Since 2011, nearly 40,000 inspections have taken place with over 3,000 landlords facing further enforcement action or prosecution through renting out unsafe, squalid and often illegal property.
Councils can also make repairs themselves and recoup the money from the landlord or even prohibit a property from being rented out. New laws have also strengthened measures to protect tenants and ensure that landlords provide good quality, safe accommodation.
Rogue landlords and property agents can be banned and face the toughest ever fines of up to £30,000. The extension of rent repayment orders will support tenants who have been illegally evicted.
The Conservatives will implement measures introduced in the Housing and Planning Act 2016, which will introduce banning orders to remove the worst landlords or agents from operating, and enable local councils to issue fines as well as prosecute. We are proposing to make the private rented sector more family-friendly by taking steps to promote longer tenancies on new build rental homes. We are working with the British Property Federation and National Housing Federation to consolidate this approach.

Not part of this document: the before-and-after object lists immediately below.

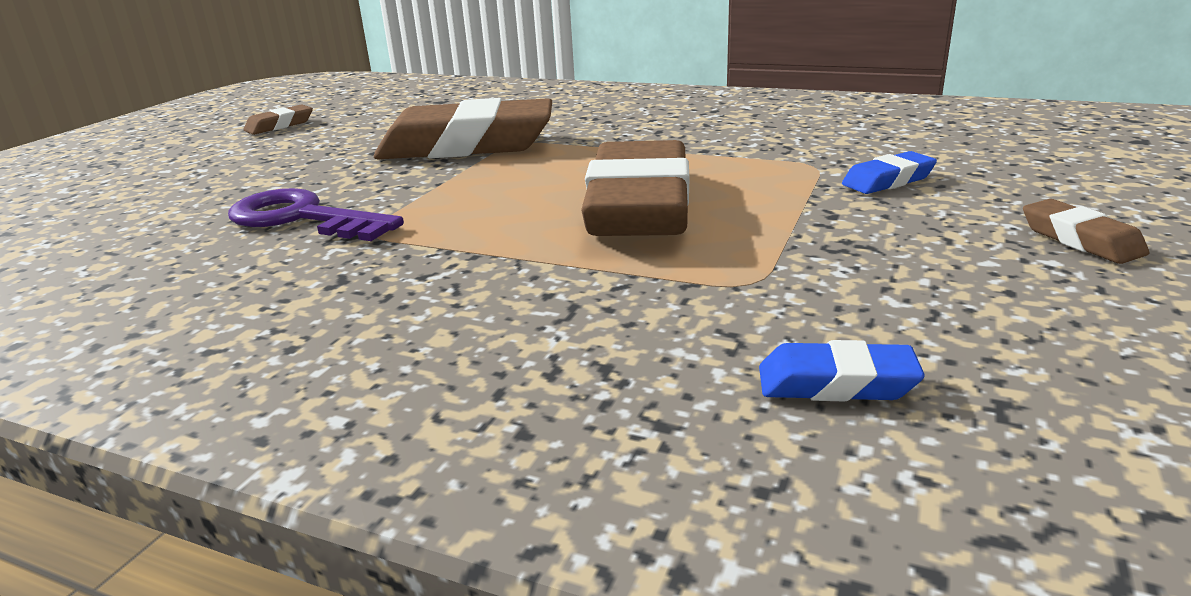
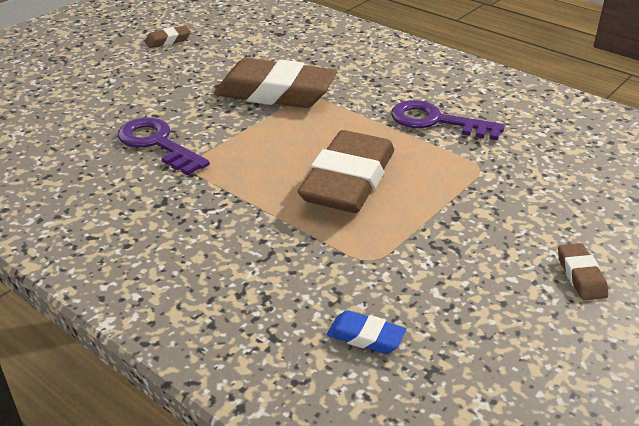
camera: 15 degrees right, 10 degrees up
blue eraser [842,151,937,194] -> none
none -> purple key [391,100,505,140]

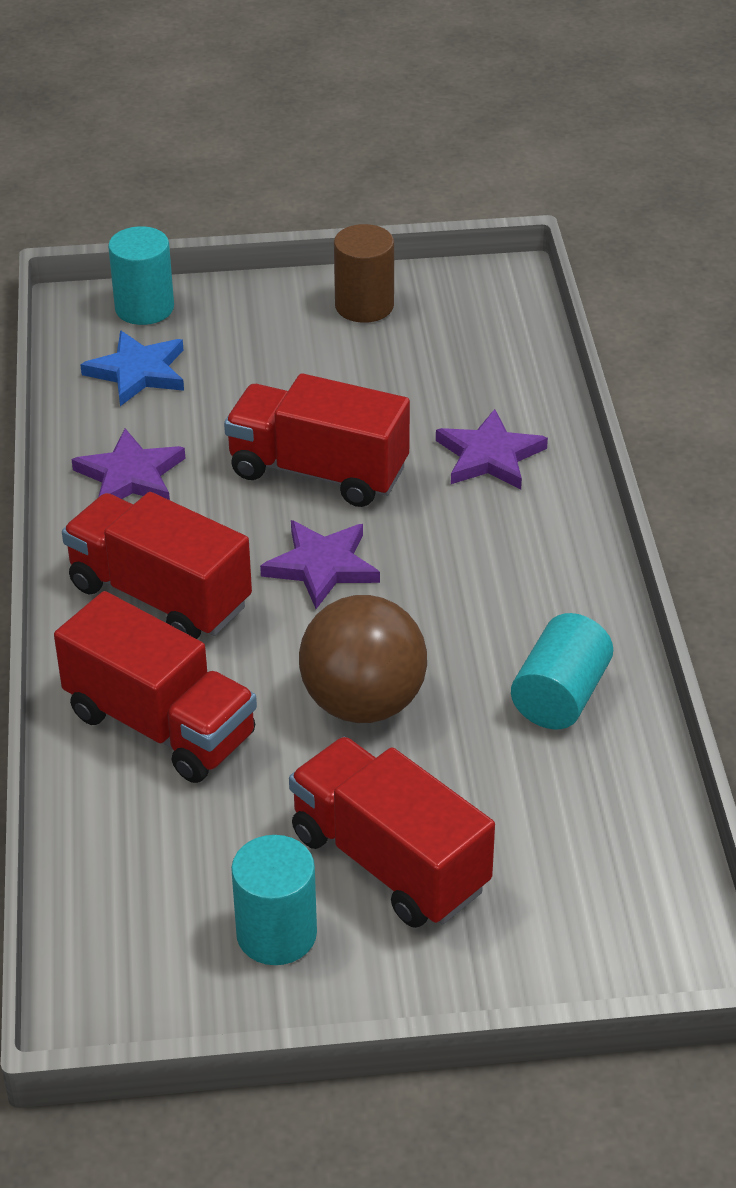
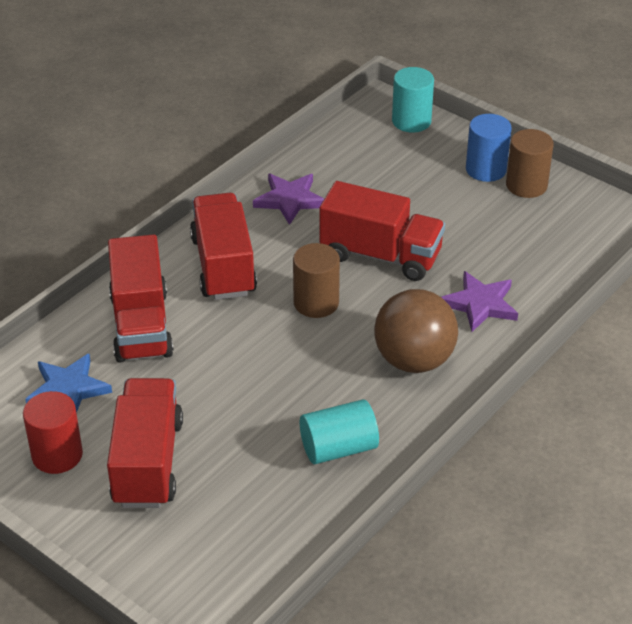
camera: 45 degrees right, 0 degrees up
blue star [80,331,184,406] -> blue star moved to [25,354,112,413]
red truck [224,373,410,507] -> red truck turned 135 degrees clockwise [319,181,445,281]
turquoise cylinder [231,835,317,965] -> red cylinder [23,391,83,474]
purple star [260,520,380,609] -> brown cylinder [293,243,340,318]
brown ball [299,595,427,723] -> brown ball moved to [374,289,458,373]
none -> blue cylinder [466,114,512,182]

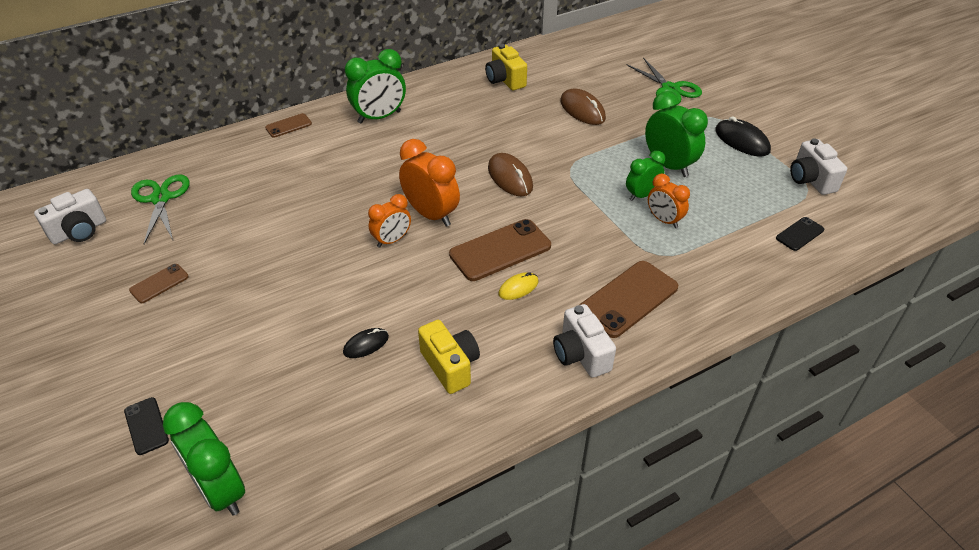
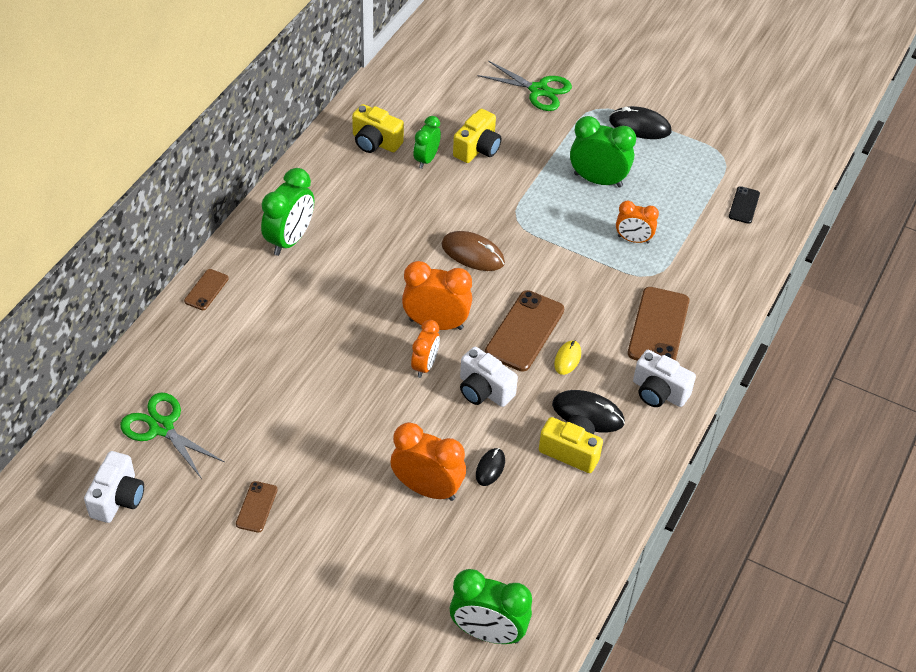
camera: 35 degrees left, 5 degrees up
black phone [124,397,169,455] -> none
brown mouse [560,88,606,125] -> yellow camera [453,109,502,163]
green clock [626,151,665,201] -> green clock moved to [414,116,441,169]
white camera [790,138,847,195] -> white camera moved to [460,347,518,407]
none -> orange clock [390,422,466,501]
none -> black mouse [552,390,625,432]

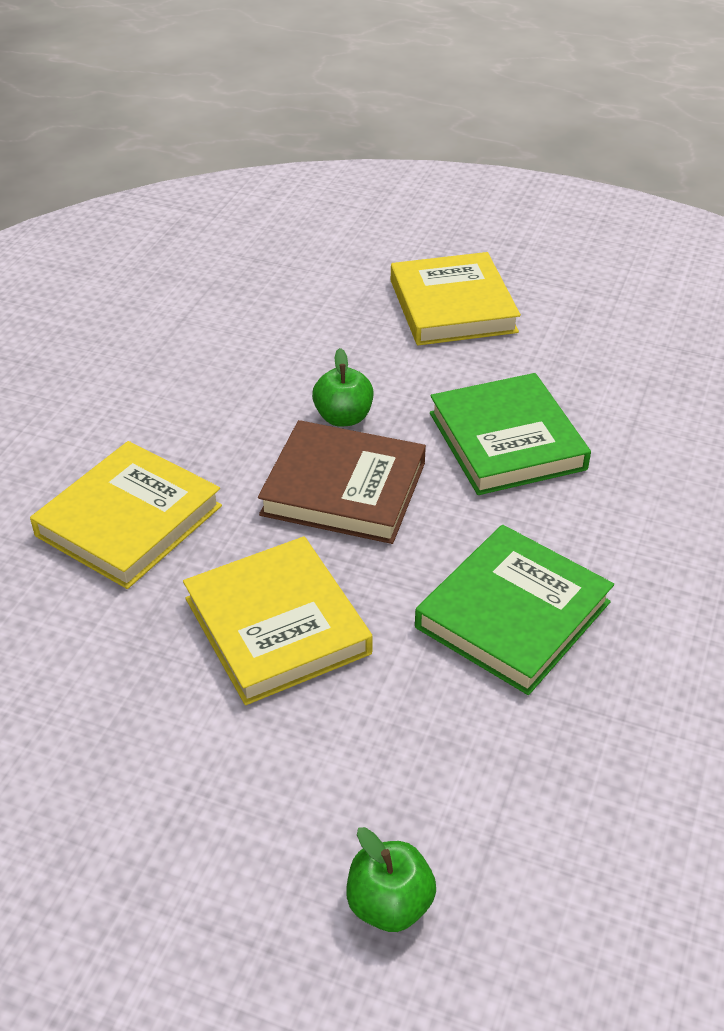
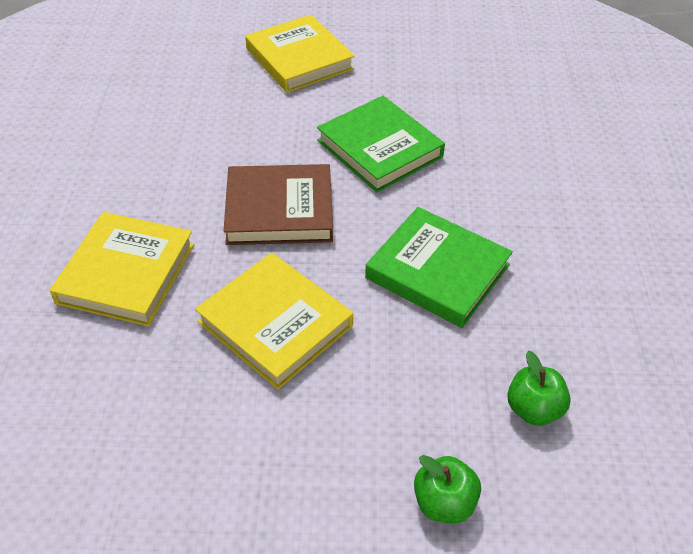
camera: 20 degrees left, 5 degrees up
green apple [312,348,374,427] -> green apple moved to [507,351,571,426]
green book [415,525,614,695] -> green book turned 75 degrees counterclockwise [365,207,513,328]

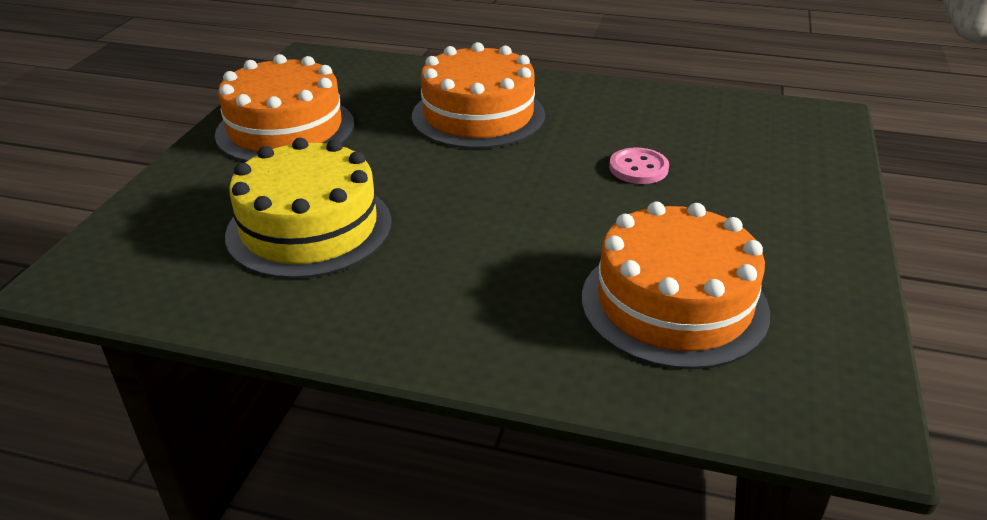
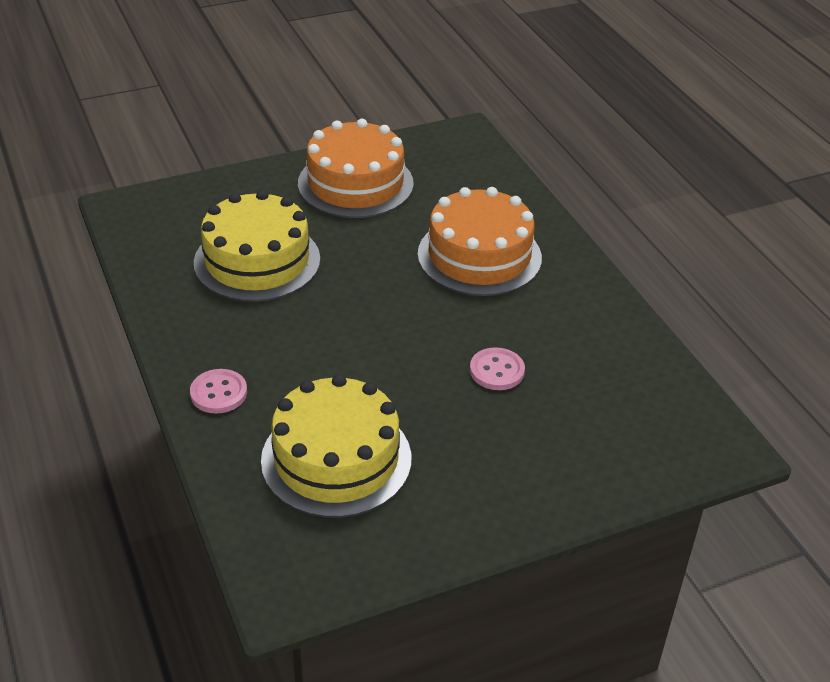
camera: 50 degrees right, 5 degrees up
orange cake [582,202,770,370] -> yellow cake [261,374,411,518]
none -> pink button [190,369,247,414]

As regards affordable rents we suffer particularly in the south-east from the high price of property and shortage of homes. The only sustainable solution is to build more homes and drive down competition but then we know only too well from the Local Plan how stretched we are for suitable development space in Adur and Worthing.
While I recognise that rent controls may sound attractive, evidence from Britain and around the world demonstrates that they lead to poorer quality accommodation, fewer homes being rented and higher rents. In the past, rent controls seriously damaged the private rented sector.
Between the introduction of the 1939 Rent and Mortgage Interest Restrictions Act and the abolition of rent controls at the end of the 1980s, the private rented sector fell from 55 per cent of households to just 8 per cent. Rent controls were a significant factor for this fall as they meant that many landlords could not afford to improve or maintain their homes, leading to worse conditions for tenants.